At least 20,000 supporters of Armenia's opposition candidate Robert Kocharyan rallied in his support in Armenian capital Yerevan on Friday. Armenia is to hold snap parlimentary elections this weekend.

The snap election has been called by Armenia's acting Prime Minister Nikol Pashinyan to resolve political crisis that started after Armenia's disasterous war with Azerbaijan over Nagorno-Karabakh.

Opinion polls have shown that its a neck-and-neck fight.

On Friday evening supporters of Pashinyan's main rival Robert Kocharyan, including decorated war veterans, massed in the capital's Republic Square waving flags and chanting "Kocharyan!".

This demonstration came just a day after about 20,000 people turned out to support Pashinyan.

The rally for Kocharyan, who was in power between 1998 and 2008 and counts Russian leader Vladimir Putin among his friends, was the last campaign event ahead of the snap parliamentary elections on Sunday.

Polls show Pashinyan's party neck-in-neck with  Kocharyan's electoral bloc, and political analysts say the election result is hard to predict.
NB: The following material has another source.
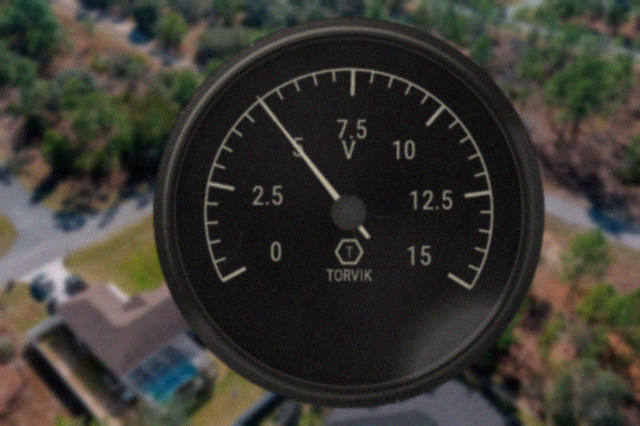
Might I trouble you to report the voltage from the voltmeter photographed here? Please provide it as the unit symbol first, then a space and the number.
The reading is V 5
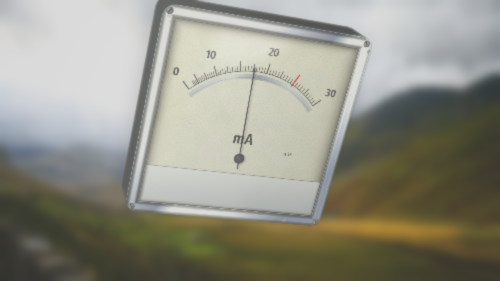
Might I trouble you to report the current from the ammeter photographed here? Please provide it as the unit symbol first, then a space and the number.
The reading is mA 17.5
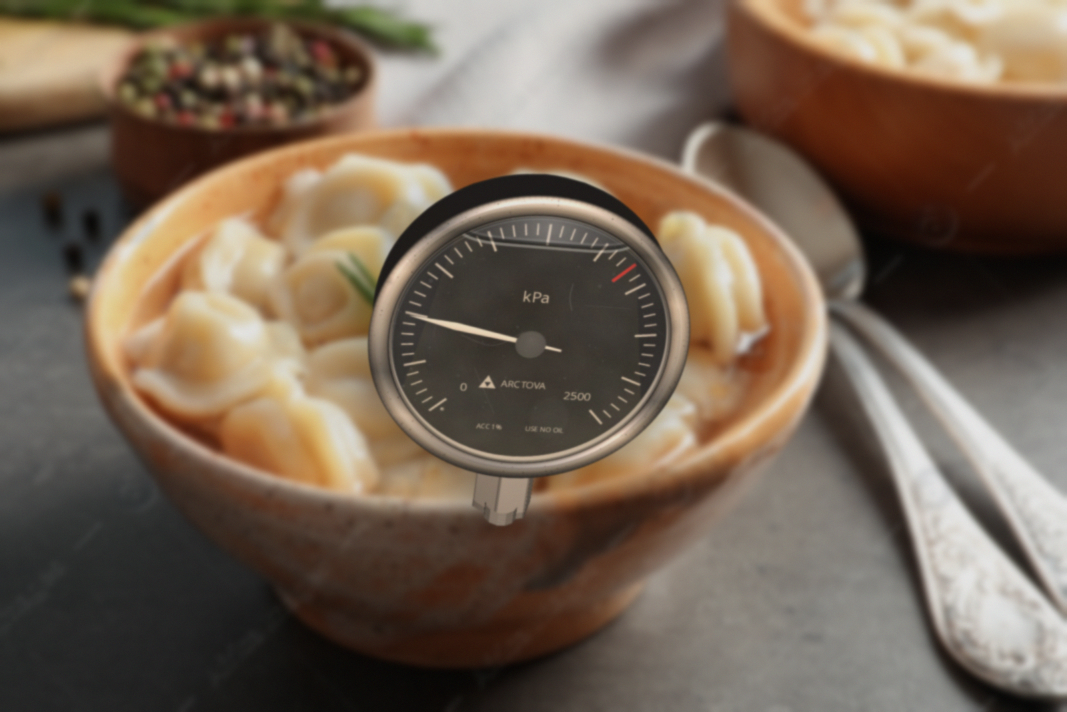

Many at Friday's rally said they could no longer trust Pashinyan, who came to power in 2018 on pledges to oust old elites but led the small South Caucasus country into a war with arch-enemy Azerbaijan that claimed more than 6,000 lives.

"We lived well when Kocharyan was president," said one supporter, Emma Khachaturyan, 50. She was quoted by news agency AFP.

"Pashinyan is a traitor," she added, referring to the prime minister's controversial agreement that ceded swathes of territory to Azerbaijan after the six-week conflict over the breakaway region of Nagorno-Karabakh last year.

Mger Palyan, a 47-year-old businessman, said Kocharyan, a dollar millionaire who hails from Karabakh, understood the needs of the army.

"I was in the army when he was president. He always worked and was true to his word," Palyan said.
A poll released Friday by MPG, a polling group affiliated with Gallup International Association, showed Kocharyan's bloc leading narrowly with 28.7 percent to 25.2 percent for Pashinyan's party.